What to do
Every line with the word "Köksforum" in it should be extracted from the data that follows.

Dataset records
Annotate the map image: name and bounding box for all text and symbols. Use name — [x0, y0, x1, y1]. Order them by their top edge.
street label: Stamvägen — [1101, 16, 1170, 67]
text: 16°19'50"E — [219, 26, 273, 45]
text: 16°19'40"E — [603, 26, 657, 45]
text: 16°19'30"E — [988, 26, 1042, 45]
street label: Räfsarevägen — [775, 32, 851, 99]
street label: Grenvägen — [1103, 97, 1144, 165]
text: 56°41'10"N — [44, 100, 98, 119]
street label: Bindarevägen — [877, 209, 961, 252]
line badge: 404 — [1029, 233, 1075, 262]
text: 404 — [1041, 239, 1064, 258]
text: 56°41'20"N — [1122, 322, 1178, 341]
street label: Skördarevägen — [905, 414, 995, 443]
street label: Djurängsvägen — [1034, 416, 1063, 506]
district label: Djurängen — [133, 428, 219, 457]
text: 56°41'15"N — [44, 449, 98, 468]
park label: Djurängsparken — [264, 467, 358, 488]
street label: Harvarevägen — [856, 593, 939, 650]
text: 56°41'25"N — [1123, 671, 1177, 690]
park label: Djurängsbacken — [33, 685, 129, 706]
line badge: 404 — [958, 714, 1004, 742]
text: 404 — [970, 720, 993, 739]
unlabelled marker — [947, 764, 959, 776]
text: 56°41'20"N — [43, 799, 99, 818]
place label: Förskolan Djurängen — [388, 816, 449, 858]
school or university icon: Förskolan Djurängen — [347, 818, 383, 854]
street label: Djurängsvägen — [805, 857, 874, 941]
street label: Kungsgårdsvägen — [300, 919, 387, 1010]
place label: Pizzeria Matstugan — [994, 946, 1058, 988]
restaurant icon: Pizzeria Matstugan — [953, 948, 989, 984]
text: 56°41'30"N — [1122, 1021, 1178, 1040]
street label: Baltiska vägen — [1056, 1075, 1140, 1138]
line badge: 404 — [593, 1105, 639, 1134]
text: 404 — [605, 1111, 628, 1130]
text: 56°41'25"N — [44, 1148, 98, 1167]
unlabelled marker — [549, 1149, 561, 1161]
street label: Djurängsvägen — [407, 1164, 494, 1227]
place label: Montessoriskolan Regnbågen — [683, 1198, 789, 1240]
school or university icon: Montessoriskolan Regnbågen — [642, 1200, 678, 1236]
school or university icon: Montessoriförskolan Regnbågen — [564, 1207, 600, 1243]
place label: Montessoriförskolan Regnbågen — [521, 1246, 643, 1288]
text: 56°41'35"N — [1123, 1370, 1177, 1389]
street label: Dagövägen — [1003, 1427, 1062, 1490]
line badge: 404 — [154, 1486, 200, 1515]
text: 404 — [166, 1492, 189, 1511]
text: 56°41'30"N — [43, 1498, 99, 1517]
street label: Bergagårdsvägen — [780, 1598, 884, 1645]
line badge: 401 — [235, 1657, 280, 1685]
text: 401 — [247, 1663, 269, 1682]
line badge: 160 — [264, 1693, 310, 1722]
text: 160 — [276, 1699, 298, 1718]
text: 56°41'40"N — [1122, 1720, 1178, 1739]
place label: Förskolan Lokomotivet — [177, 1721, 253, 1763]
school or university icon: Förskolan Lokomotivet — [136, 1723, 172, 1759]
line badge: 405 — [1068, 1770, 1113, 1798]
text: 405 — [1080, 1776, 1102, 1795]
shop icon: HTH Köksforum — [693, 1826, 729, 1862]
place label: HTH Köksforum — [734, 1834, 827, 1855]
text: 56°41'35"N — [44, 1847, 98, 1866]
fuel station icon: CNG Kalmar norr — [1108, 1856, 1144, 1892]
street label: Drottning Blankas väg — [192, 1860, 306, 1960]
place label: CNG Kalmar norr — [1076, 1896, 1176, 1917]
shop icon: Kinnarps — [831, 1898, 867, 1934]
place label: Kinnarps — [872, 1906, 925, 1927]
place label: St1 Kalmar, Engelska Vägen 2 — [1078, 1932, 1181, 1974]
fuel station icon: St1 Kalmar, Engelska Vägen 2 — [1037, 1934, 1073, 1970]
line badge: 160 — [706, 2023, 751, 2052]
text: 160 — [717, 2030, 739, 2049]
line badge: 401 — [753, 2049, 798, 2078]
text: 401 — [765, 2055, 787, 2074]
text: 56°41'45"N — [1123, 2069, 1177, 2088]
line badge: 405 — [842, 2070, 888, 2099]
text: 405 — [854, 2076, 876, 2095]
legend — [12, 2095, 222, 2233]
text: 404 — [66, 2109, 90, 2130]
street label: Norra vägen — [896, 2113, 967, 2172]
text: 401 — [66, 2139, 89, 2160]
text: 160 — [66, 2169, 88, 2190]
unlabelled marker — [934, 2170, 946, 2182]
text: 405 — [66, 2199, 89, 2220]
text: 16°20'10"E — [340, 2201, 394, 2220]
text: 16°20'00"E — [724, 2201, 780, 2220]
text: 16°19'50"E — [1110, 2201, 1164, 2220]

Result of this exercise
shop icon: HTH Köksforum — [693, 1826, 729, 1862]
place label: HTH Köksforum — [734, 1834, 827, 1855]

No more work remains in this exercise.